Sunday's deal allows Iran access to some $4.2 billion in frozen assets over the next six months—just a portion of the $15 billion it will generate from selling roughly a million barrels of oil a day, according to the White House. The remainder of cash proceeds from customers will continue to accumulate in frozen overseas accounts.

"We expect the balance of Iran's money in restricted accounts overseas will actually increase, not decrease, under the terms of this deal," the White House said in its fact sheet outlining the terms of the deal.

(Read more: Crude pares losses as market digests Iran accord)

Though oil prices dipped Monday on hopes the deal may eventually boost Iranian oil output to pre-sanctions levels of 2.5 million barrels a day, the deal won't allow Iran to open the valves on its oil export pipelines—which remain limited by existing sanctions.

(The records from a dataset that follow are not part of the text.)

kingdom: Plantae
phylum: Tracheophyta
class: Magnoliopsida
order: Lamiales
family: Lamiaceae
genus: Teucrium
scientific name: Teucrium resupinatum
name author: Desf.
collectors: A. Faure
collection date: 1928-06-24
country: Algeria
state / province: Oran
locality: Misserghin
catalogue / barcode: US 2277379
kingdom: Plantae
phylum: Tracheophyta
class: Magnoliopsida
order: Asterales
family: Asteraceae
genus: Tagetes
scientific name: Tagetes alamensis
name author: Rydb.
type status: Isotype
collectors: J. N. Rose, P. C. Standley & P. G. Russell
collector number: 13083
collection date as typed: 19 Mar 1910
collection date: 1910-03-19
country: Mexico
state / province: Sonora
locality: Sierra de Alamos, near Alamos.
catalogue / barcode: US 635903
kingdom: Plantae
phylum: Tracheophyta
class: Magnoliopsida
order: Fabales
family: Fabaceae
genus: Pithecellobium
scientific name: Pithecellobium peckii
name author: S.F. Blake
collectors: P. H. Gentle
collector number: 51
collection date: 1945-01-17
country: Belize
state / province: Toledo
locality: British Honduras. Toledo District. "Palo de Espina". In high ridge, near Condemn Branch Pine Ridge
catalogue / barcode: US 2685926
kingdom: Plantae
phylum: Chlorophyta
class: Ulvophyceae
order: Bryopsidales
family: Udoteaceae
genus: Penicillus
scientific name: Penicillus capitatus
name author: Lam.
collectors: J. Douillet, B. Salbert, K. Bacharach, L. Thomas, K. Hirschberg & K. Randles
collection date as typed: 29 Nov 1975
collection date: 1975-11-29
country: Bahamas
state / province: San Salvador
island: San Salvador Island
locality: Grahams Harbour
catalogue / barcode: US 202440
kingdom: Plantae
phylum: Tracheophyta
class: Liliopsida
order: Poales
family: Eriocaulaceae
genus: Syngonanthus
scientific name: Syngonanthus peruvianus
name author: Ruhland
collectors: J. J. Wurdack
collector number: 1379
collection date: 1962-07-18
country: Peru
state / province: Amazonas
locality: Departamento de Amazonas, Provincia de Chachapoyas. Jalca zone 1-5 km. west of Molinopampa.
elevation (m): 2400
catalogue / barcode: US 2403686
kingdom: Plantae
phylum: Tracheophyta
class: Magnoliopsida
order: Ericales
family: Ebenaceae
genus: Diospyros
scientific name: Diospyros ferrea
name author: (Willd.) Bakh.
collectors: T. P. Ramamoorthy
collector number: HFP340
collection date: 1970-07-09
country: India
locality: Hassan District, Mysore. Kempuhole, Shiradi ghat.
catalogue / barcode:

"None of the sanctions relief outlined over the weekend will allow Iran to materially increase oil exports," said Tom Pugh, a commodities economist at Capitol Economics. "In fact, in the short term, the U.S. could increase the pressure on Tehran by more strictly enforcing existing sanctions on other countries which buy Iranian oil."

By limiting oil exports, the sanctions continue to cost Iran roughly $5 billion a month compared with export volumes in 2011. The White House figures the limits have cost the Iranian government more than $80 billion since the beginning of 2012.

In addition to the $4.2 billion in frozen assets, the Iranian government was granted access to limited amounts of cash for specific purposes. Some $400 million already sitting in overseas accounts will be freed up to pay tuition for students studying overseas.

The deal also will "suspend certain sanctions on gold and precious metals, Iran's auto sector and Iran's petrochemical exports, potentially providing Iran approximately $1.5 billion in revenue," the Obama administration said.

(Read more: Europe shares close higher on Iran nuclear deal)

Iran will be allowed to import several hundred million dollars' worth of parts and supplies for its auto industry. And Iranian airlines will be allowed to make safety-related repairs and inspections.

In its fact sheet listing the terms of the deal, the White House did not provide a detailed breakdown of the roughly $7 billion in sanctions relief it said Iran will receive.

Still, despite the $7 billion, broad restrictions on trade with Iran remain in effect, according to the White House, "depriving Iran of access to virtually all dealings with the world's biggest economy."

Those trade sanctions have also been a powerful club in convincing other countries to maintain the trade blockade. The nuclear weapons deal did little to weaken the impact of that leverage in the future, according to Korb.

"We're the ones who take the leadership in the sanctions because of our global economic position," he said. "Companies that theoretically could deal with them, we make it known to them if you do, you're not going to be able to deal with us."